You have a large options dataset (n rows) and need to filter it to only symbols you're trading (m symbols). .isin() has quadratic-ish behavior.

Before (v3_2):

filtered_options = _options[_options['symbol'].isin(all_syms)]

What .isin() does internally:

For each of the n rows in _options, it checks if that symbol exists in all_syms (m items). Worst case: n × m comparisons.

Example:
  • 5M options rows
  • 500 unique symbols you trade
  • 5M × 500 = 2.5 billion comparisons

After (v3_3):

all_syms_df = pd.DataFrame({'symbol': all_syms})
filtered_options = _options.merge(all_syms_df, on='symbol', how='inner')

What .merge() does internally:

Pandas uses a hash join algorithm:

  1. Build hash table from smaller dataset (all_syms_df) - O(m)
  2. Probe hash table for each row in larger dataset (_options) - O(n)
  3. Total: O(n + m)
Same example:
  • 5M + 500 = ~5M operations (basically just scanning options once)
Why It's Huge:

The gap widens dramatically as your data grows:

  • Small data (10K rows, 50 symbols): maybe 2x faster
  • Medium data (1M rows, 200 symbols): 10-20x faster
  • Large data (5M rows, 500 symbols): 50x faster

Real-world impact:

If filtering was taking 30 seconds with .isin(), it now takes 0.5 seconds with .merge().

3. Vectorization: Python Loop → Pandas Batch Operation

The Problem:

You need to set a flag to 0 for specific dates. Python loops are notoriously slow because of interpreter overhead.

Before (v1):

business_days = pd.date_range(start=start_date, end=end_date, freq=BDay())

for day in business_days:
    if day in opt['cond_exit']:
        dict_options[o].at[day, 'nopnl'] = 0

What's expensive here:

  • Python for loop: interpreter overhead for each iteration
  • .at[day, 'nopnl']: individual cell access, no optimization
  • if day in opt['cond_exit']: checking membership in each iteration

If you have 250 business days, that's 250 Python-level operations, each with full overhead.

After (v2):

business_days = pd.date_range(start=start_date, end=end_date, freq=BDay())
cond_exit_days = opt['cond_exit'].index

update_days = business_days.intersection(cond_exit_days)

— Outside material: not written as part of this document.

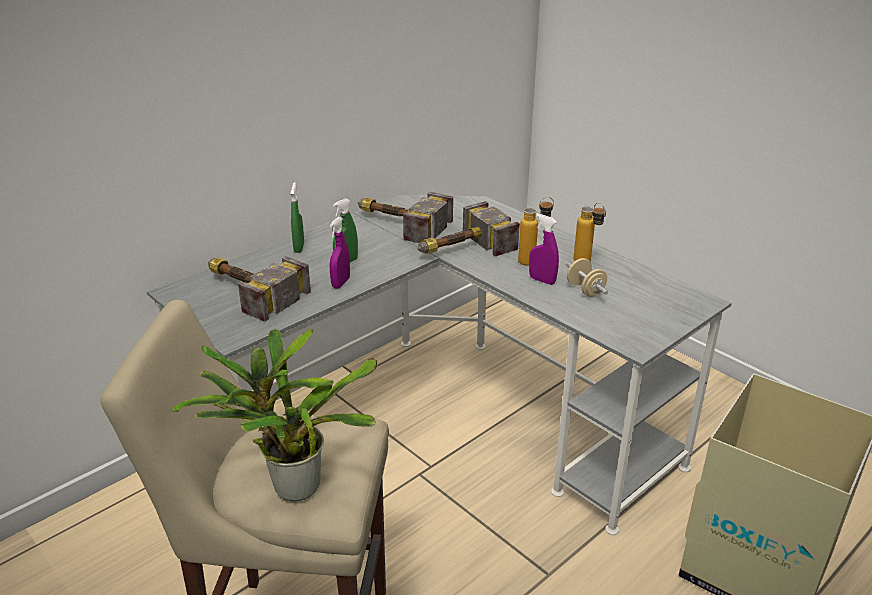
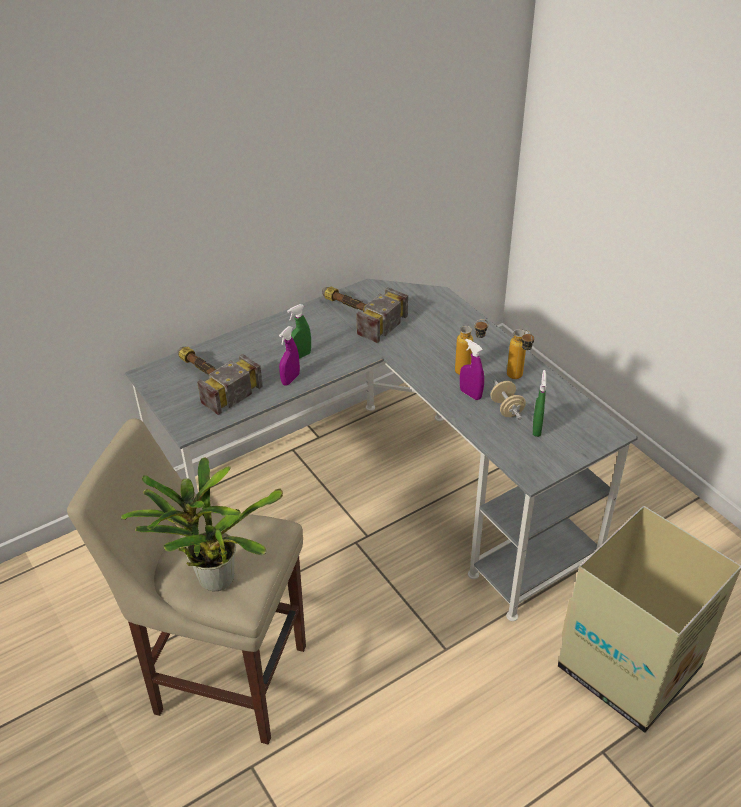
camera: 10 degrees right, 10 degrees up
green spray bottle [290,182,304,253] -> green spray bottle moved to [533,370,546,437]
hammer [417,201,520,256] -> none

dict_options[o].loc[update_days, 'nopnl'] = 0

What changed:

  1. .intersection(): Set operation done in C code (pandas/numpy), not Python
  2. .loc[update_days, 'nopnl'] = 0: Single vectorized assignment
    • Pandas identifies all rows matching update_days in one pass
    • Updates entire column slice in optimized C code
    • Memory is written contiguously, cache-friendly
Why It's Huge:
  • No Python interpreter overhead per iteration
  • Single function call instead of 250+ function calls
  • Pandas can optimize memory access patterns
  • Typically 5-10x faster, sometimes more

The principle:

Whenever you see a loop modifying a DataFrame, ask: "Can I identify all the rows I need to modify, then update them all at once?" That's vectorization.